Ich erinnere daran, dass es bis 2003 ein Sozialticket für 20 Euro gab. Gemessen an dem angestrebten Preis von 36 Euro ist das eine Erhöhung um etwa 80 Prozent innerhalb von zehn Jahren. 80 Prozent Preiserhöhung stehen in diesem Zeitraum einer Steigerung der Lebenshaltungskosten von 14 Prozent gegenüber. Das ist völlig überzogen und – ich sagte es bereits – Haushaltssanierung auf kosten der Ärmsten und Armen in dieser Stadt.

Zudem, wie der Kollege Beck sagte, gibt es auch Mängel bei dem Berechtigtenkreis dieses Tickets, nämlich Wohngeldempfänger und Rentner mit geringen Renten, die keine Grundsicherung beantragen, haben keinen Anspruch. Das ist in jedem Fall zu ändern.

Wir werden insbesondere die Preisgestaltung des Zuschusses prüfen und gegebenenfalls im Ausschuss einen weiteren Antrag einbringen, um die Bedarfsgemeinschaften, die in der Tarifzone C wohnen, vom Sozialticket profitieren zu lassen. Wir wollen hoffen, dass es nicht zu weiteren erzwungenen Umzügen kommt und diese oft in diese Tarifzone führen. Vor dem Sozialgericht wird damit argumentiert, dass Berlin eine ganze Stadt sei und man überall mit der BVG hinkomme, aber mit dem Sozialticket kommt man nicht überall hin. Um das zu ändern, wäre zumindest eine Erweiterung des Sozialtickets auf die Tarifzone C zu prüfen und umzusetzen, ohne dabei die Preise weiter zu erhöhen. Insofern unterstützen wir

den Antrag der Linken und hoffen, speziell in diesem Bereich noch Verbesserungen für die Berliner Bevölkerung erreichen zu können. – Ich danke für Ihre Aufmerksamkeit!
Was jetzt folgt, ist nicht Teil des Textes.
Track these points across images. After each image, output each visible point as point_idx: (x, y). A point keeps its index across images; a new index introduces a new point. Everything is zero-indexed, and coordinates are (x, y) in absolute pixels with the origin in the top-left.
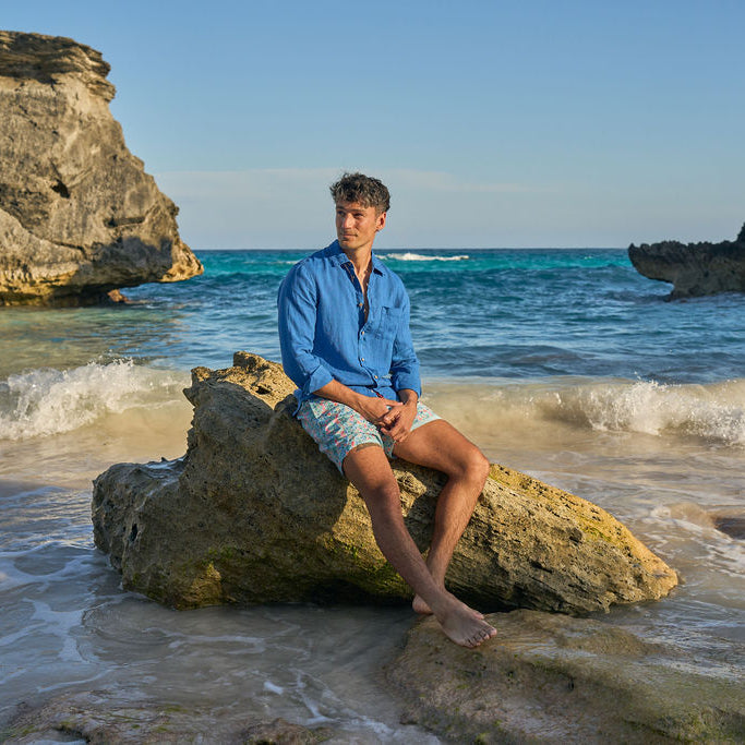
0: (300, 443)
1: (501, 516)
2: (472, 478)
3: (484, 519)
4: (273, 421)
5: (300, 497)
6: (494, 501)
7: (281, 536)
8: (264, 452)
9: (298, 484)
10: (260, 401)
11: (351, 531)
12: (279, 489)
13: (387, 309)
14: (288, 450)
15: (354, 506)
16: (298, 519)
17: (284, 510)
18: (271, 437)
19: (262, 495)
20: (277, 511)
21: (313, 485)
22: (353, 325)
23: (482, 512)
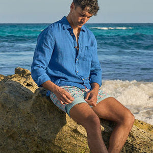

[Beifall bei den PIRATEN, den GRÜNEN und der LINKEN]

Vielen Dank, Herr Kollege Spies! – Weitere Wortmeldungen liegen nicht vor. Der Antragsteller hat die sofortige Abstimmung beantragt. Die Fraktion der SPD beantragt jedoch die Überweisung des Antrags federführend an den Ausschuss für Gesundheit und Soziales und mitberatend an den Ausschuss für Wirtschaft, Forschung und Technologie und an den Hauptausschuss, sodass ich darüber zuerst abstimmen lasse. Wer dieser Überweisung zustimmen möchte, den bitte ich um das Handzeichen. – Wer ist dagegen? – Damit ist der Antrag überwiesen.

Ich rufe auf

lfd. Nr. 4.3:

Priorität der Piratenfraktion

Tagesordnungspunkt 36

Berlins Dächer frei für WLAN

Antrag der Piratenfraktion Drucksache 17/0454

Für die Beratung steht den Fraktionen jeweils eine Redezeit von bis zu fünf Minuten zur Verfügung. Naturgemäß beginnt die antragstellende Fraktion. Ich erteile dem Kollegen Morlang das Wort. – Bitte schön!

Sehr geehrtes Präsidium! Sehr geehrte Damen und Herren!

[Unruhe]

Können wir das kurz mit dem Zuhören machen? Danke!

Meine Damen und Herren! Ich muss sagen, es ist wieder ein enormer Geräuschpegel im Saal. Ich vertrete die Auffassung, dass jeder Redner die Gelegenheit erhalten muss, dass ihm die Kolleginnen und Kollegen zuhören. Wer es nicht will, möge bitte hinausgehen.

Vielen lieben Dank! – Wir haben uns gerade ein paar Stunden lang rhetorisch geprügelt. Hier geht es tatsächlich um Sachpolitik: Dächer für WLAN. Dabei gibt es ein paar Dinge, die erklärungsbedürftig sind. Das eine nennt sich das Pico-Peering-Agreement, Sie haben es sicher im Antrag gesehen. Das Peering-Agreement ist ein Vertrag

darüber, wie zwei Provider ihre Netze verschalten. Das Pico-Peering-Agreement ist quasi ein Peering-Agreement für kleine Leute, sprich für Einzelpersonen, Vereine, für kleinere Unternehmen etc., also alle, die nicht als große Provider agieren. Das Pico-Peering-Agreement besagt im Wesentlichen, dass alle ihre Netze zusammenschalten, dokumentieren, wie man das macht, gegenseitig ihre Daten durchleiten, damit ein großes Netz entstehen kann. Das ist unter anderem auch die Grundidee oder die Grundstruktur, die dem Freifunk zugrunde liegt. Wenn alle mitmachen und alle ihre Daten durchleiten, dann haben wir alle ein großes Netz, und haben alle ganz viel.